Check every line of the material below for the string "stay", and return the ones that have it.

• _Source material_:

= = = = =

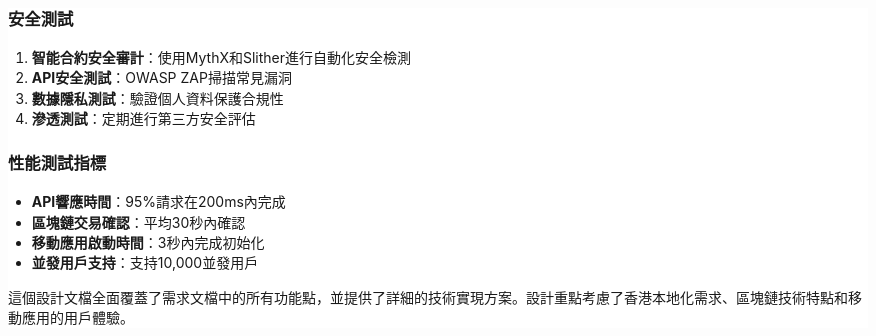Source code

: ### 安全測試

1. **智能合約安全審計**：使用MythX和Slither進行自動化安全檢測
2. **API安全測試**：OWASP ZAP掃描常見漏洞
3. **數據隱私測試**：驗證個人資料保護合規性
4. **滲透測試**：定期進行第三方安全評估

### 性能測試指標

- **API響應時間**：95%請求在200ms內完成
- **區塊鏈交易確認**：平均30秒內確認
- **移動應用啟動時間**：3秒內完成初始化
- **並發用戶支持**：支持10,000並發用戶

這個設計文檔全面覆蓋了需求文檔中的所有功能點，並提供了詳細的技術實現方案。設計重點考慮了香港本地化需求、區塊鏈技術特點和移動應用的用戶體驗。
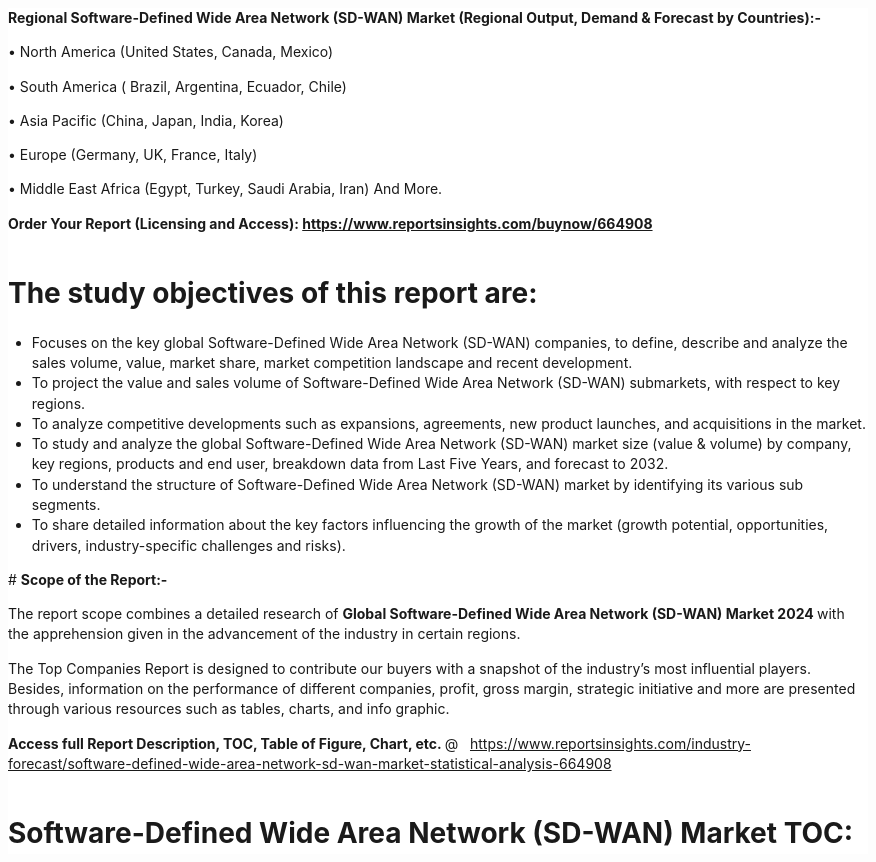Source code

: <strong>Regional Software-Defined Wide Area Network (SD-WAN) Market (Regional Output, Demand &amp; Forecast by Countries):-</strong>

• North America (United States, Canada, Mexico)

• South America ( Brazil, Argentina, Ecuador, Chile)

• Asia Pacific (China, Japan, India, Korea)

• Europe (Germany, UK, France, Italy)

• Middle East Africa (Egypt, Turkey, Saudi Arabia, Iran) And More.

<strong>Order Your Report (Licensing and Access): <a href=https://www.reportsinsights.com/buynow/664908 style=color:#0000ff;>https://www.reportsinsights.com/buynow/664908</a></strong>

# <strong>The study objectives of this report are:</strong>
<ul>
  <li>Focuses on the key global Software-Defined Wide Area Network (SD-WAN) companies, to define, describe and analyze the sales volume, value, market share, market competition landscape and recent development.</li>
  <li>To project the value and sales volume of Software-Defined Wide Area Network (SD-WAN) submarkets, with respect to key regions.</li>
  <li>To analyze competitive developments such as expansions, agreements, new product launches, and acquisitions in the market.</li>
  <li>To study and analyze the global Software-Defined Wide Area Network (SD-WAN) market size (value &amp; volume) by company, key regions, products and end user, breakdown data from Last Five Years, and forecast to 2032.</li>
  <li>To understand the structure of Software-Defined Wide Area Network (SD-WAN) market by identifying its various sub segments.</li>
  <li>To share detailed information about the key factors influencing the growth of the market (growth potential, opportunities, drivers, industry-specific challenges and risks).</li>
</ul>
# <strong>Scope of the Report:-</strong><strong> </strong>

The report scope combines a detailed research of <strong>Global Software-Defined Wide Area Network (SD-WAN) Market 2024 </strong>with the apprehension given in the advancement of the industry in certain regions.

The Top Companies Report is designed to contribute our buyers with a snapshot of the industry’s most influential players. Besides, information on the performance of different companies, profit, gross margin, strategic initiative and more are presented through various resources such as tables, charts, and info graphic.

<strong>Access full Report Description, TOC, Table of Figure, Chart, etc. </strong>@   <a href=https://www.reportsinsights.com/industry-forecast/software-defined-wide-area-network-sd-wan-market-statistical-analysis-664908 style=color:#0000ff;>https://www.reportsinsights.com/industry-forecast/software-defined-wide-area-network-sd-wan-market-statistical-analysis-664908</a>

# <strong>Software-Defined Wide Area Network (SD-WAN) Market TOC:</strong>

= = = = =

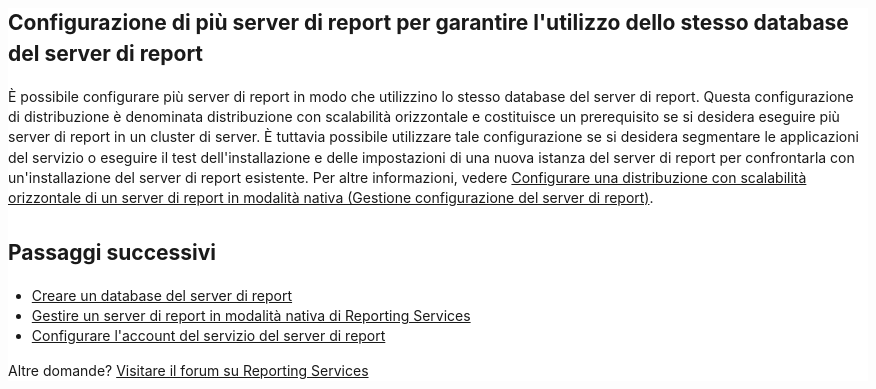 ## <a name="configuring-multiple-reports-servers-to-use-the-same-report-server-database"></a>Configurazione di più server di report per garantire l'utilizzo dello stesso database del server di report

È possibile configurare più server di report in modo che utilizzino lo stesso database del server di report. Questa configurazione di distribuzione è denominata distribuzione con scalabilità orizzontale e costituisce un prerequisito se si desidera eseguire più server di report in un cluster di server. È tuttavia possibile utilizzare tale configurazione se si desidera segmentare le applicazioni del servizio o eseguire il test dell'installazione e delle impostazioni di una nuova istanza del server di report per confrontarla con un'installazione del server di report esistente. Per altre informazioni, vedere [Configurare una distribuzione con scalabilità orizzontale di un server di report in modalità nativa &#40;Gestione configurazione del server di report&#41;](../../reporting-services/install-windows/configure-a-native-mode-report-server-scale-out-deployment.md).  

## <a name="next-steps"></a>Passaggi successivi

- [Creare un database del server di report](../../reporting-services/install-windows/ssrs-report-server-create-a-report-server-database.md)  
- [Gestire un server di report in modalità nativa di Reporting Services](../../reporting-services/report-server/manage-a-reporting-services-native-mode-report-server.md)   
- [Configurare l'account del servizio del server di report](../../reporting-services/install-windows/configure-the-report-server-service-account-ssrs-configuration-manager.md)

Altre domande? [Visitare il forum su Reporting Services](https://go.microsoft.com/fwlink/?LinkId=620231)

= = = = =

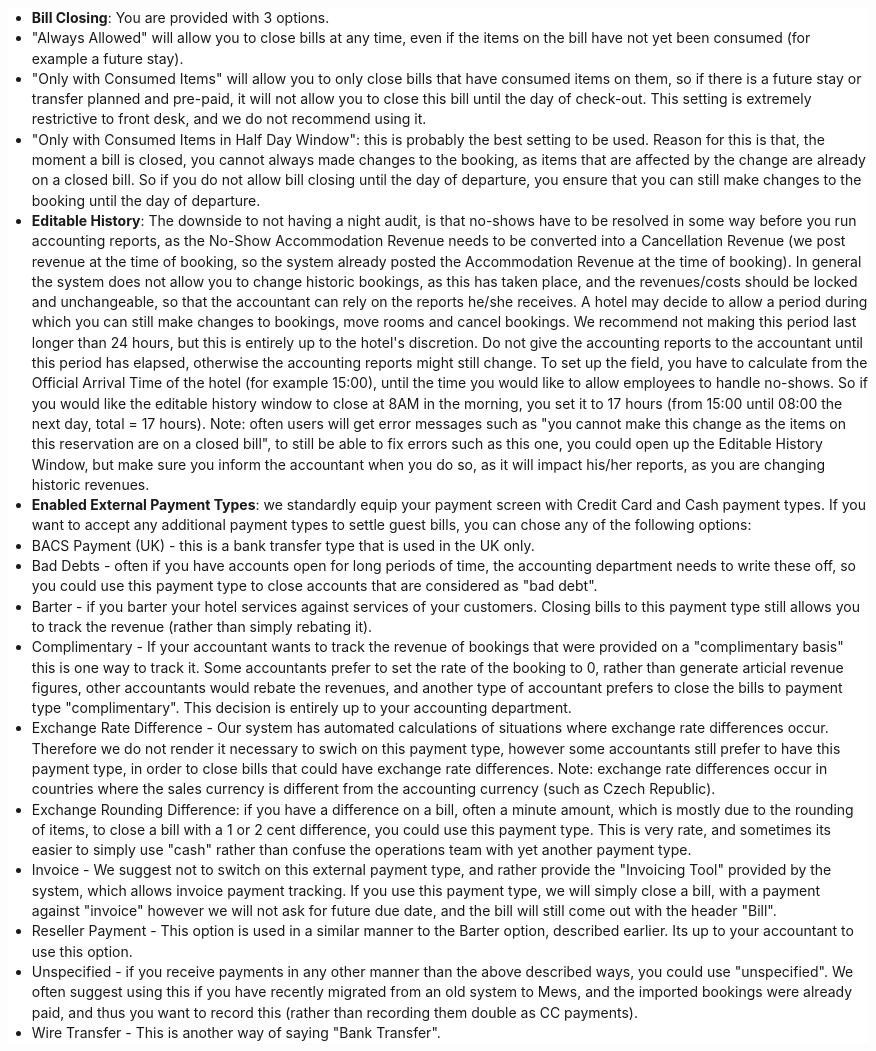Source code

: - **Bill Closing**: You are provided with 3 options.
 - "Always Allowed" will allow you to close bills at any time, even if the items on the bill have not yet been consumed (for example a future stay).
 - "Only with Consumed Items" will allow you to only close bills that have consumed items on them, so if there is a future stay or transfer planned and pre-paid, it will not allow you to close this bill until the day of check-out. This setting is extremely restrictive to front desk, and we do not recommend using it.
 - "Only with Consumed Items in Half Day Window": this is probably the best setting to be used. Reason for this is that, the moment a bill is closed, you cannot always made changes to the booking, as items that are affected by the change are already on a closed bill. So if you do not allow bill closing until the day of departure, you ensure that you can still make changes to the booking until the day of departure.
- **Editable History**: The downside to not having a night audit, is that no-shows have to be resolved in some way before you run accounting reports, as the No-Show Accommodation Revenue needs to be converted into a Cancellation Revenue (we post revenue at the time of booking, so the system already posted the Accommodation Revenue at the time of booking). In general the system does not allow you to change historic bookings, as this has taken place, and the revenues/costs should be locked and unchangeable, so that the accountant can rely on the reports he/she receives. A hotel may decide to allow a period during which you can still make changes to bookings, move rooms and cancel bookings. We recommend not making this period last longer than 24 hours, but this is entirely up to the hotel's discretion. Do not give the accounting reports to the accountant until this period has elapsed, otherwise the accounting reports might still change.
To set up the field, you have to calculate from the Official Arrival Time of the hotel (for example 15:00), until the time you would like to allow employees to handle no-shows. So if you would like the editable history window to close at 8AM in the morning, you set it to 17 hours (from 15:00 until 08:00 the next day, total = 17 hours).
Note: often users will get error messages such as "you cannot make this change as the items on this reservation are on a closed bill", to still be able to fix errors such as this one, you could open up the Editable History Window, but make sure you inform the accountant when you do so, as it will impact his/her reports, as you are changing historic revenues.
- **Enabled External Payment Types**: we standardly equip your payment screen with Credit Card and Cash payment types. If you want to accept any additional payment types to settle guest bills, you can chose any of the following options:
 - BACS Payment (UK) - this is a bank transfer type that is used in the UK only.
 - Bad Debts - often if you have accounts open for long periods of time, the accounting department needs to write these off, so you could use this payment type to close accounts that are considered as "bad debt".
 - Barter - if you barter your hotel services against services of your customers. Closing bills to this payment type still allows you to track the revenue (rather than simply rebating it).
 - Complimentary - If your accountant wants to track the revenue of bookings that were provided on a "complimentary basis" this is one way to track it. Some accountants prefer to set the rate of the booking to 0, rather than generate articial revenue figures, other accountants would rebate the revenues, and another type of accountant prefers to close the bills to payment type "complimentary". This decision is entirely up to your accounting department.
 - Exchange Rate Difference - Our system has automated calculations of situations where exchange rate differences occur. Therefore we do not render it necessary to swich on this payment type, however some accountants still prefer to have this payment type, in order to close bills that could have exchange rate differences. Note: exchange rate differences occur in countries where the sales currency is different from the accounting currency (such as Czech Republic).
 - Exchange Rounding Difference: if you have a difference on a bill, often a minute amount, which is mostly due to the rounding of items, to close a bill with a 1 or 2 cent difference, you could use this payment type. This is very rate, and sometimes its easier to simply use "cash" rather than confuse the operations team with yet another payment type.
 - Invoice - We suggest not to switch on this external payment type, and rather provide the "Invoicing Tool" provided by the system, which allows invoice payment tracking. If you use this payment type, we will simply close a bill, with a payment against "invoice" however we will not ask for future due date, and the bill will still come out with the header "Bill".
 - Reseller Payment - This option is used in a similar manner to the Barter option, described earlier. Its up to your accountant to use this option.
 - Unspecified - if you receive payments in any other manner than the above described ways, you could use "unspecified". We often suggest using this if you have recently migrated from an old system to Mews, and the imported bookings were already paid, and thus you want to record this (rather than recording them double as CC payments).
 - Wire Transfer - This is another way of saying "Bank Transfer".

= = = = =

• _Solution to the problem_:
 - "Always Allowed" will allow you to close bills at any time, even if the items on the bill have not yet been consumed (for example a future stay).
 - "Only with Consumed Items" will allow you to only close bills that have consumed items on them, so if there is a future stay or transfer planned and pre-paid, it will not allow you to close this bill until the day of check-out. This setting is extremely restrictive to front desk, and we do not recommend using it.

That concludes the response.